Type tf.keras.datasets.reuters
Namespace tensorflow
Public static methods
ValueTuple<object, object> load_data(string path, object num_words, int skip_top, object maxlen, double test_split, int seed, int start_char, int oov_char, int index_from, IDictionary<string, object> kwargs)
Loads the Reuters newswire classification dataset.
Parameters
-
string
path - where to cache the data (relative to `~/.keras/dataset`).
-
object
num_words - max number of words to include. Words are ranked by how often they occur (in the training set) and only the most frequent words are kept
-
int
skip_top - skip the top N most frequently occurring words (which may not be informative).
-
object
maxlen - truncate sequences after this length.
-
double
test_split - Fraction of the dataset to be used as test data.
-
int
seed - random seed for sample shuffling.
-
int
start_char - The start of a sequence will be marked with this character. Set to 1 because 0 is usually the padding character.
-
int
oov_char - words that were cut out because of the `num_words` or `skip_top` limit will be replaced with this character.
-
int
index_from - index actual words with this index and higher.
-
IDictionary<string, object>
kwargs - Used for backwards compatibility.
Returns
-
ValueTuple<object, object>
- Tuple of Numpy arrays: `(x_train, y_train), (x_test, y_test)`. Note that the 'out of vocabulary' character is only used for words that were present in the training set but are not included because they're not making the `num_words` cut here. Words that were not seen in the training set but are in the test set have simply been skipped.

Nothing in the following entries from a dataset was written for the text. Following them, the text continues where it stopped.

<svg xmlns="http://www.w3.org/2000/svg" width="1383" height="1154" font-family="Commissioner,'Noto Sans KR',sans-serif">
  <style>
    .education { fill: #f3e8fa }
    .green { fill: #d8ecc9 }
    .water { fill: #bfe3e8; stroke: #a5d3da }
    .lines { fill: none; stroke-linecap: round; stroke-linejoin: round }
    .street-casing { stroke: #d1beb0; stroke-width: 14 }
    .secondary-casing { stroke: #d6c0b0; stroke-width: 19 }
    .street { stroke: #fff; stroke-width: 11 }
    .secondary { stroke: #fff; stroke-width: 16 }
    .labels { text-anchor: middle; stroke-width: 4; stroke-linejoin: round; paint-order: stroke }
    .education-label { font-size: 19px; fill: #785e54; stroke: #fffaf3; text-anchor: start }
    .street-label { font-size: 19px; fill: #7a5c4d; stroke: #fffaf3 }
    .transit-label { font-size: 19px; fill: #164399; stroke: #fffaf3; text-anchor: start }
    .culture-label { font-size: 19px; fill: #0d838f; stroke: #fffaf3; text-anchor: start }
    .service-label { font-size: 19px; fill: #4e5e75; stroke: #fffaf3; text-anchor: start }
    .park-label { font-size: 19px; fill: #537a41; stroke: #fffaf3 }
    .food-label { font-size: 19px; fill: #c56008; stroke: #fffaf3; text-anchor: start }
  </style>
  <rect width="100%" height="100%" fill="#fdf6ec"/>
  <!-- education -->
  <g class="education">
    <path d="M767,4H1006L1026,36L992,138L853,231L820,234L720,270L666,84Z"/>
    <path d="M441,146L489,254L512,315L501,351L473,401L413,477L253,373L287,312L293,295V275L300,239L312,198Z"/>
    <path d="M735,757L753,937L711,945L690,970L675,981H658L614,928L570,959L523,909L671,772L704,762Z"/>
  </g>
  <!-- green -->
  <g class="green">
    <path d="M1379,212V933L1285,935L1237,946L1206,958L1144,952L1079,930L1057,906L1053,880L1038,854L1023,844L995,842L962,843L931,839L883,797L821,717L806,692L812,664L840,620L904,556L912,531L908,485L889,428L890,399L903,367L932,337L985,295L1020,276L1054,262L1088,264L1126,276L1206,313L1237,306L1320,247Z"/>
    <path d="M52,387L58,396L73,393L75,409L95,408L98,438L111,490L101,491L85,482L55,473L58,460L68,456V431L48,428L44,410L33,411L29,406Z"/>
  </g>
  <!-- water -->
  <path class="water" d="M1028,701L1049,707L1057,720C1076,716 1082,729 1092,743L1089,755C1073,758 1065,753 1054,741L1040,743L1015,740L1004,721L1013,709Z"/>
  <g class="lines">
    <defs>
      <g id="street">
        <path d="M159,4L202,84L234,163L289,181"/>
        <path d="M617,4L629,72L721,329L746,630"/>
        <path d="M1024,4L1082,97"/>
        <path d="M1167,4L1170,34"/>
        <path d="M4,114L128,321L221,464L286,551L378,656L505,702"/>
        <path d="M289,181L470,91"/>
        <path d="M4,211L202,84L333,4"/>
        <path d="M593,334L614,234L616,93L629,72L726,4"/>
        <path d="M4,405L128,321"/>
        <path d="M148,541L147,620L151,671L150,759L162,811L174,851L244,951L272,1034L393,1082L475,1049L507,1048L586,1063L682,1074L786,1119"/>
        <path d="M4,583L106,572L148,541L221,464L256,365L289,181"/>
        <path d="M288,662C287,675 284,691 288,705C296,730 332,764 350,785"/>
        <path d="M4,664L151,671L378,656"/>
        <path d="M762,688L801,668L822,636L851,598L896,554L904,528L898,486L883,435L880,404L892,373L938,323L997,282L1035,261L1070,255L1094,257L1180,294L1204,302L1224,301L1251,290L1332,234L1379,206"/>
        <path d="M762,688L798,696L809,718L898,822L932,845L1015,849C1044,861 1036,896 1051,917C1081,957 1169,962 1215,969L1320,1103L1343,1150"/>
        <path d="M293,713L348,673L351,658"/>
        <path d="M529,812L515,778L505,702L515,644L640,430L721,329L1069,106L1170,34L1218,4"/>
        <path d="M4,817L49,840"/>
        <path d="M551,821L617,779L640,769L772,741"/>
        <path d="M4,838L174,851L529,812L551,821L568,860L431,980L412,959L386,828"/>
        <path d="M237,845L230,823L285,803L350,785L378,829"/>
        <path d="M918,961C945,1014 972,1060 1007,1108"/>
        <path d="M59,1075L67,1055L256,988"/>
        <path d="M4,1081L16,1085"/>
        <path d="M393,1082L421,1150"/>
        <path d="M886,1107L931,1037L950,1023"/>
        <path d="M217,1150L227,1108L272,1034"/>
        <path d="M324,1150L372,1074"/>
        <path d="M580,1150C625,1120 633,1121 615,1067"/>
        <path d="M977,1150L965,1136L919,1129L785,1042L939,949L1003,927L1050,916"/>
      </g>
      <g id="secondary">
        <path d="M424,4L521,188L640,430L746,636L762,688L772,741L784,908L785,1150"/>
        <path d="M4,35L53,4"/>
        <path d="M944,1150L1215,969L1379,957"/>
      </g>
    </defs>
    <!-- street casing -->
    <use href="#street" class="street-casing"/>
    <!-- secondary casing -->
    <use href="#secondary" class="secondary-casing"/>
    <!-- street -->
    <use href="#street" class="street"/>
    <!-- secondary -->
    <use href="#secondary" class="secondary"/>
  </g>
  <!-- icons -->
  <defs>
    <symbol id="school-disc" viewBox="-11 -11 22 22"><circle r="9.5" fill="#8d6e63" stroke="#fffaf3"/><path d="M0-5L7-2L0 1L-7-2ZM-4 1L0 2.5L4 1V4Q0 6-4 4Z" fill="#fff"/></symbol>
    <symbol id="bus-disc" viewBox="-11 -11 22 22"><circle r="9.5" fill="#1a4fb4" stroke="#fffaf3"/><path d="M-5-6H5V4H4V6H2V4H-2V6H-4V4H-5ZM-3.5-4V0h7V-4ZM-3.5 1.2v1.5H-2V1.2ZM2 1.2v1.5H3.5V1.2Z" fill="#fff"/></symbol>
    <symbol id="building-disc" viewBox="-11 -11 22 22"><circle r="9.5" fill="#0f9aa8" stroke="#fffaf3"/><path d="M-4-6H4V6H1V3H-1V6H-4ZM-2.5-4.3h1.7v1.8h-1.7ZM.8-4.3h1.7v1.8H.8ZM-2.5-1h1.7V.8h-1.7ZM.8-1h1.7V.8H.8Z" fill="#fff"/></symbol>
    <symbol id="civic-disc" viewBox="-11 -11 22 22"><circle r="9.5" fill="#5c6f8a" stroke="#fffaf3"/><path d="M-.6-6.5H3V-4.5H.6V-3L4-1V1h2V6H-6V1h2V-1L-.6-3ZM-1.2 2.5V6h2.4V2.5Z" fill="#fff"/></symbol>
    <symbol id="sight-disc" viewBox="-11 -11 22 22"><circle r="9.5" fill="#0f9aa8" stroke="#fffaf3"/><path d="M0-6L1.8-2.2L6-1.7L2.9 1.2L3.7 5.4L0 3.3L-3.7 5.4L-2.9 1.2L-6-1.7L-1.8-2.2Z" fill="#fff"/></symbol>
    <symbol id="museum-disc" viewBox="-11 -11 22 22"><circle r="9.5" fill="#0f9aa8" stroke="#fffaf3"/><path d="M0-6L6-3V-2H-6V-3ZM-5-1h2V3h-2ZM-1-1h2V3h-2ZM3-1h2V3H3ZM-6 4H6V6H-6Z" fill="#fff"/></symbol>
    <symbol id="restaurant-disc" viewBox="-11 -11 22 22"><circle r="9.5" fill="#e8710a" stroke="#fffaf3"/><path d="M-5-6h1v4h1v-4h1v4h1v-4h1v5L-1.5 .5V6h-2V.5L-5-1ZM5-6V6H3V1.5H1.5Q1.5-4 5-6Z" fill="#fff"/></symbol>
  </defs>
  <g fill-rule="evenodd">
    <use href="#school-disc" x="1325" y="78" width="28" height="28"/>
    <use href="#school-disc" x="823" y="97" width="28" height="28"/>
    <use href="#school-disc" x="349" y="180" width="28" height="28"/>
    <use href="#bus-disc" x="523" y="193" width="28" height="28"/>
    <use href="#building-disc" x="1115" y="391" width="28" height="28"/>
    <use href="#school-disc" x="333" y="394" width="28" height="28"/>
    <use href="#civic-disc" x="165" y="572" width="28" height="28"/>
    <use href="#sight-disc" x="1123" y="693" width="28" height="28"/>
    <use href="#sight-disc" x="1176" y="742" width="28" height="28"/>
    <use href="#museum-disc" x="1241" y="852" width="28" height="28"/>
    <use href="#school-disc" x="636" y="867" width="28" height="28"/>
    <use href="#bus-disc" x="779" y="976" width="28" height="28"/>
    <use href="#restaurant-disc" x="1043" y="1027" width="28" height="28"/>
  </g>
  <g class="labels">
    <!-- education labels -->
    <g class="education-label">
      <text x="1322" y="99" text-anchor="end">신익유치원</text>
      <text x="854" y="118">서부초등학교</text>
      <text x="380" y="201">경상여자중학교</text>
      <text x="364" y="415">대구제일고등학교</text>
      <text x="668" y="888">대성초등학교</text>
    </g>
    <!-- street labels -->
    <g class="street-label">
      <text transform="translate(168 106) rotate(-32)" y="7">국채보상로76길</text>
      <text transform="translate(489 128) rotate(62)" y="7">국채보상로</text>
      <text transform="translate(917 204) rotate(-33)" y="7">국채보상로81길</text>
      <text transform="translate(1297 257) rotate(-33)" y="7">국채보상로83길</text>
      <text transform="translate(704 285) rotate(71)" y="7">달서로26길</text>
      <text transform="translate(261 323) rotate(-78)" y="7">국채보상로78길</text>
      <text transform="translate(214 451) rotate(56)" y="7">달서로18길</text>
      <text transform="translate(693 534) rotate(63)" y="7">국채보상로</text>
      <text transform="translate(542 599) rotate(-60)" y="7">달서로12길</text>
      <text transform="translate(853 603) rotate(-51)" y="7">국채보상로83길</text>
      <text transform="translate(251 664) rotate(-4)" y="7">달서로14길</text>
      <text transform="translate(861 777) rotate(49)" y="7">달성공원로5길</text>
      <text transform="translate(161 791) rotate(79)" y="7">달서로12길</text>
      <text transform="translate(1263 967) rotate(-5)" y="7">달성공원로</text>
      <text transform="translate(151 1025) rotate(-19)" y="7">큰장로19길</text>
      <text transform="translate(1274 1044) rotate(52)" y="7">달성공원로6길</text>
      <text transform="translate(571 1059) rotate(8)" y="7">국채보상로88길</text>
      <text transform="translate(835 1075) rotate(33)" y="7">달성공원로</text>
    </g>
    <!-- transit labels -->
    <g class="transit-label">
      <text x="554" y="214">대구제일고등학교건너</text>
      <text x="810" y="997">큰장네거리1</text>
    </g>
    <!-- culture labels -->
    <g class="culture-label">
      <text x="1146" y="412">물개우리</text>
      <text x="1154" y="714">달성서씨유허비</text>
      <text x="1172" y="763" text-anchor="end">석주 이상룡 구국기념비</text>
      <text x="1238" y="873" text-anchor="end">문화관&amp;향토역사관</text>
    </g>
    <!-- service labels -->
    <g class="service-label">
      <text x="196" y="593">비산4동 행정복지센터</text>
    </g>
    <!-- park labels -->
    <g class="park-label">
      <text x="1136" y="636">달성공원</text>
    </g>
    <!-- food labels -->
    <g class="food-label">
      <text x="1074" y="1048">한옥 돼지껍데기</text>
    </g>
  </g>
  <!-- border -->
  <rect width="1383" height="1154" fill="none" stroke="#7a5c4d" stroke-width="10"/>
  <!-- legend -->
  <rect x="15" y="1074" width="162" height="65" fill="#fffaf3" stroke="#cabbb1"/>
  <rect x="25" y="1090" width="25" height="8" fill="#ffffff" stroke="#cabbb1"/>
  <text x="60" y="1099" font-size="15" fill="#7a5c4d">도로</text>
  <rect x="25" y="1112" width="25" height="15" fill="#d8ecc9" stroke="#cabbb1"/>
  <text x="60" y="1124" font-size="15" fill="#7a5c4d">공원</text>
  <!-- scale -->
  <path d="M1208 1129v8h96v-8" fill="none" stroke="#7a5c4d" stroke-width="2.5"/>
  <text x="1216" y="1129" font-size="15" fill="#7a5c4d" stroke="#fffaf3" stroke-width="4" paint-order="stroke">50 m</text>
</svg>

object load_data_dyn(ImplicitContainer<T> path, object num_words, ImplicitContainer<T> skip_top, object maxlen, ImplicitContainer<T> test_split, ImplicitContainer<T> seed, ImplicitContainer<T> start_char, ImplicitContainer<T> oov_char, ImplicitContainer<T> index_from, IDictionary<string, object> kwargs)
Loads the Reuters newswire classification dataset.
Parameters
-
ImplicitContainer<T>
path - where to cache the data (relative to `~/.keras/dataset`).
-
object
num_words - max number of words to include. Words are ranked by how often they occur (in the training set) and only the most frequent words are kept
-
ImplicitContainer<T>
skip_top - skip the top N most frequently occurring words (which may not be informative).
-
object
maxlen - truncate sequences after this length.
-
ImplicitContainer<T>
test_split - Fraction of the dataset to be used as test data.
-
ImplicitContainer<T>
seed - random seed for sample shuffling.
-
ImplicitContainer<T>
start_char - The start of a sequence will be marked with this character. Set to 1 because 0 is usually the padding character.
-
ImplicitContainer<T>
oov_char - words that were cut out because of the `num_words` or `skip_top` limit will be replaced with this character.
-
ImplicitContainer<T>
index_from - index actual words with this index and higher.
-
IDictionary<string, object>
kwargs - Used for backwards compatibility.
Returns
-
object
- Tuple of Numpy arrays: `(x_train, y_train), (x_test, y_test)`. Note that the 'out of vocabulary' character is only used for words that were present in the training set but are not included because they're not making the `num_words` cut here. Words that were not seen in the training set but are in the test set have simply been skipped.